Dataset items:
---+---
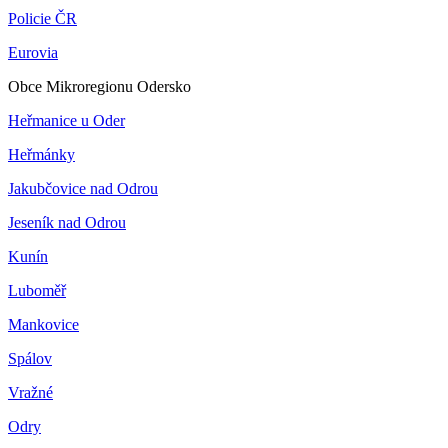
Policie ČR
Eurovia
Obce Mikroregionu Odersko
Heřmanice u Oder
Heřmánky
Jakubčovice nad Odrou
Jeseník nad Odrou
Kunín
Luboměř
Mankovice
Spálov
Vražné
Odry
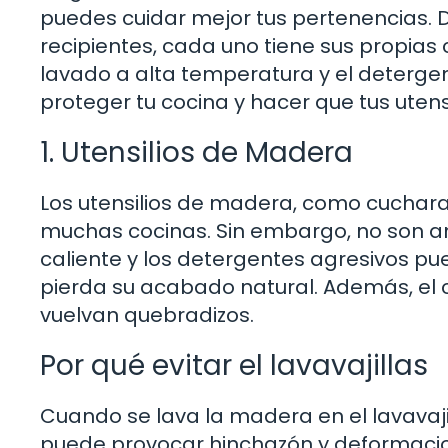
puedes cuidar mejor tus pertenencias. D
recipientes, cada uno tiene sus propias
lavado a alta temperatura y el deterge
proteger tu cocina y hacer que tus utens
1. Utensilios de Madera
Los utensilios de madera, como cucharas
muchas cocinas. Sin embargo, no son ami
caliente y los detergentes agresivos p
pierda su acabado natural. Además, el 
vuelvan quebradizos.
Por qué evitar el lavavajillas
Cuando se lava la madera en el lavavajil
puede provocar hinchazón y deformacion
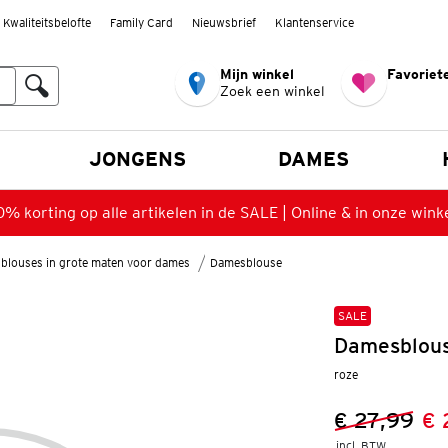
Kwaliteitsbelofte
Family Card
Nieuwsbrief
Klantenservice
Mijn winkel
Favoriete
Zoek een winkel
n
JONGENS
DAMES
% korting op alle artikelen in de SALE | Online & in onze wink
blouses in grote maten voor dames
Damesblouse
SALE
Damesblous
roze
€ 27,99
€ 
Vorige prijs
Nieuwe prij
incl. BTW 
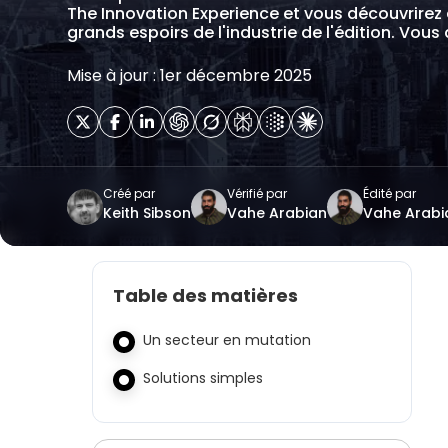
The Innovation Experience et vous découvrirez 
grands espoirs de l'industrie de l'édition. Vou
Mise à jour : 1er décembre 2025
Créé par
Vérifié par
Édité par
Keith Sibson
Vahe Arabian
Vahe Arabi
Table des matières
Un secteur en mutation
Solutions simples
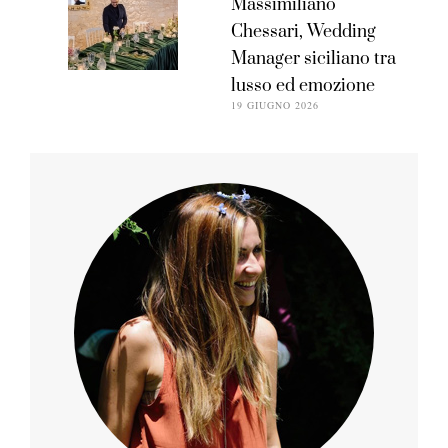
Massimiliano
Chessari, Wedding
Manager siciliano tra
lusso ed emozione
19 GIUGNO 2026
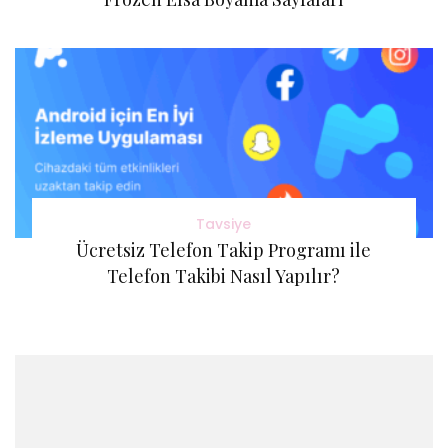
Tavsiye
Ücretsiz Telefon Takip Programı ile
Telefon Takibi Nasıl Yapılır?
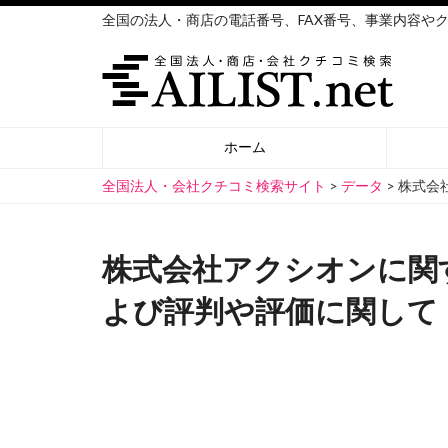
全国の法人・商店の電話番号、FAX番号、事業内容や
ホーム
全国法人・会社クチコミ検索サイト
>
データ
>
株式会
株式会社アクシオンに関
よび評判や評価に関して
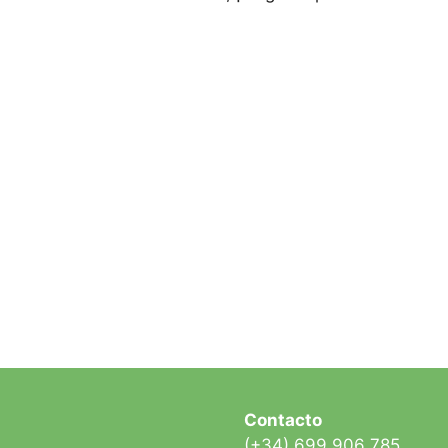
Contacto
(+34) 699 906 785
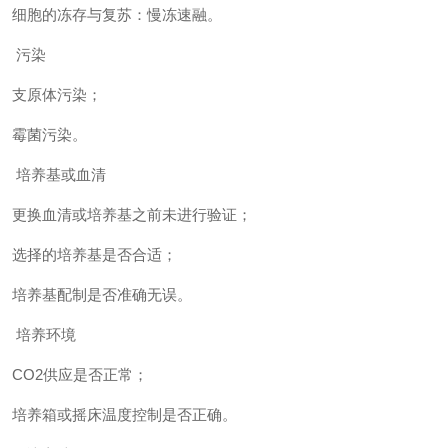
细胞的冻存与复苏：慢冻速融。
污染
支原体污染；
霉菌污染。
培养基或血清
更换血清或培养基之前未进行验证；
选择的培养基是否合适；
培养基配制是否准确无误。
培养环境
CO2供应是否正常；
培养箱或摇床温度控制是否正确。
---+---
Sift the data above for lines with "Odrou", then copy each one.

Jakubčovice nad Odrou
Jeseník nad Odrou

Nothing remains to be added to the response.